3. Which formats usually play the main awareness role in retail media?

On-site, awareness is typically driven by homepage modules, category and event placements, high-impact Sponsored Brand formats and traffic into brand stores or curated landings. Off-site, retail media networks may use display, video and CTV formats targeted with retailer data. In some cases, in-store digital screens connected to the retail media ecosystem also contribute.

4. Which metrics are most relevant for awareness campaigns on marketplaces?

Relevant metrics usually fall into four groups: delivery and exposure (impressions, reach, placement distribution, viewability), engagement (CTR, video completion, time in brand stores), retail behaviour after exposure (branded search, store visits, detail page views) and strategic position (share of voice, organic rank, new-to-brand where available). Sales can still be tracked, but they are only one part of the picture.

5. Are awareness campaigns in retail media only suitable for large brands?

Larger brands often adopt awareness formats earlier because they have more established budgets and broader objectives. However, smaller or challenger brands can also benefit, especially when entering crowded categories or launching new propositions.

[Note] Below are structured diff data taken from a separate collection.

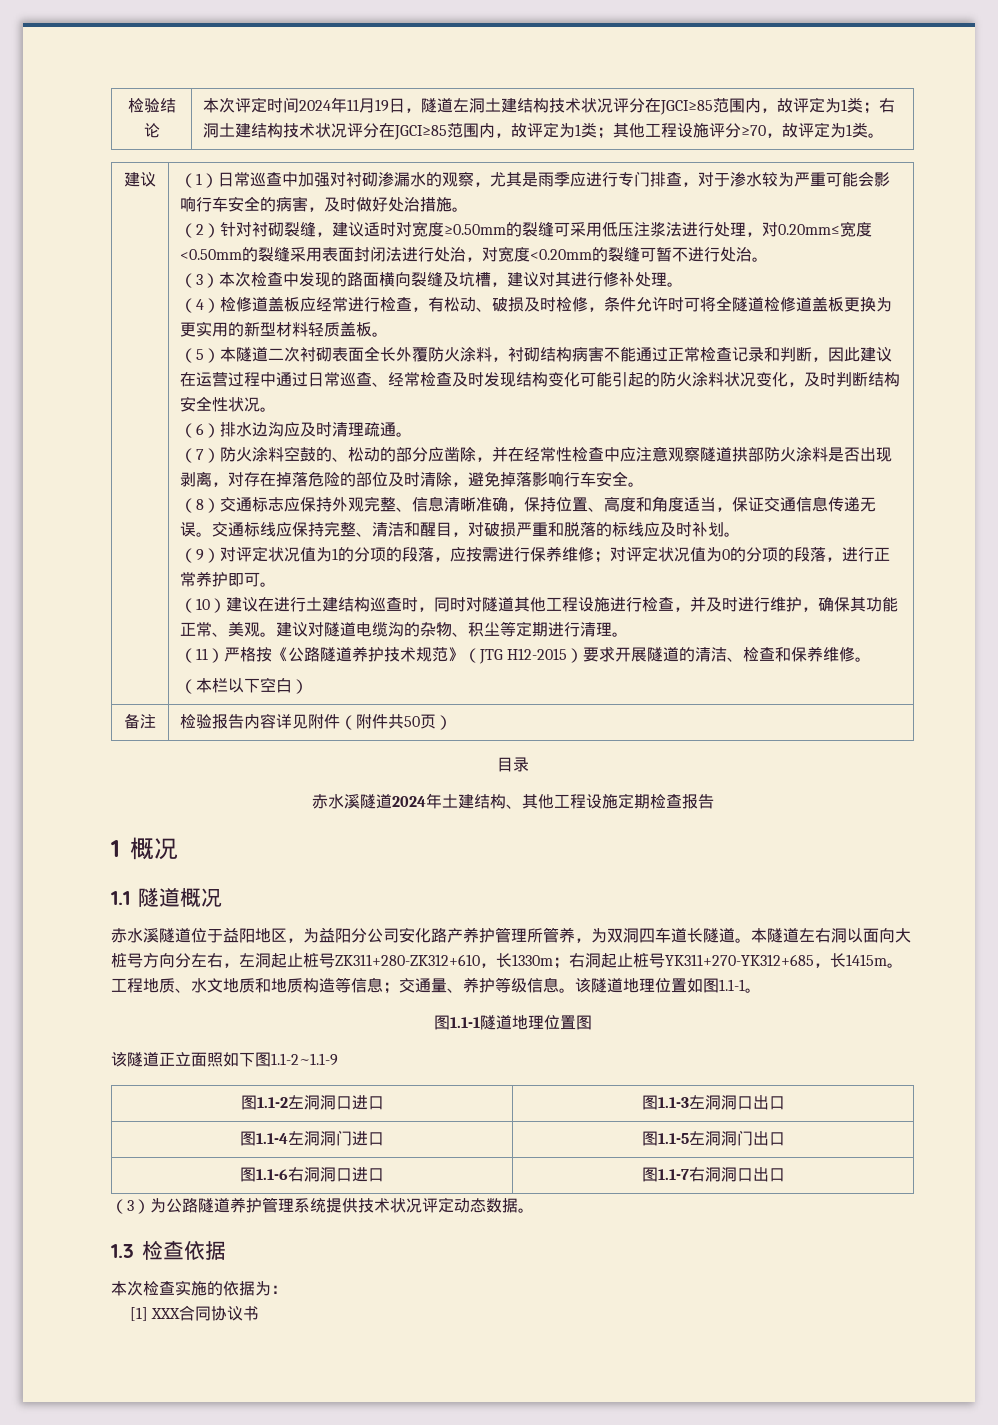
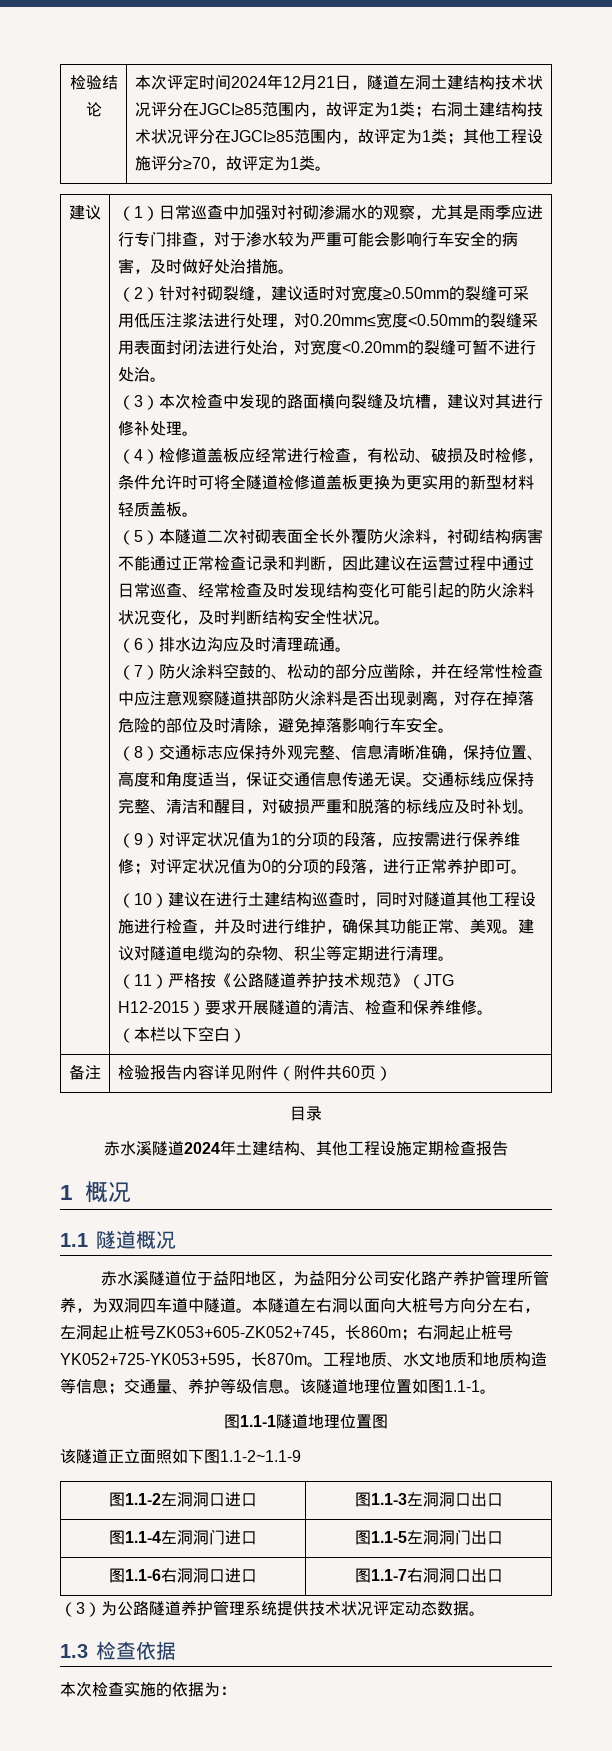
[347,98,390,113] 11月19 -> [282,75,335,90] 12月21
[404,716,421,727] 50 -> [341,1066,360,1078] 60
[687,928,703,943] 长 -> [188,1298,204,1313] 中
[335,953,553,968] ZK311+280-ZK312+610，长1330m -> [156,1325,401,1340] ZK053+605-ZK052+745，长860m
[665,953,887,968] YK311+270-YK312+685，长1415m -> [60,1352,307,1367] YK052+725-YK053+595，长870m
[129,1305,260,1321] // [1] XXX合同协议书 -> (236, 1690) none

For these players, even modest awareness investments targeted precisely at key missions or keywords can help them appear on the same stage as larger competitors.

6. How long does it usually take to see results from awareness activity?

Short-term signals such as impressions, reach, engagement and store traffic appear quickly, often within days. Changes in branded search, share of voice and organic ranking usually take longer and depend on the intensity and continuity of the activity. In many cases, awareness should be evaluated over several weeks or months, with attention to how it influences mid- and lower-funnel performance rather than only immediate sales.

7. How should budgets be allocated between awareness and conversion tactics in retail media?

There is no universal split, because categories and brand situations differ. A common pattern is to secure a solid base of conversion activity on core products, then invest a defined share of the budget in awareness around key categories, launches and events. Over time, the balance can be adjusted based on how awareness affects branded search, store engagement and the efficiency of Sponsored Products and retargeting.

8. How can awareness campaigns be connected to Sponsored Ads search activity?

Awareness and Sponsored Ads search work best when they support each other. Awareness placements can introduce the brand and its narrative at category or event level. Sponsored Brands and Sponsored Products can then capture the intent generated by that exposure. Tracking shifts in branded search, click behaviour on search ads and performance of generic keywords before and after awareness flights helps to make this connection visible.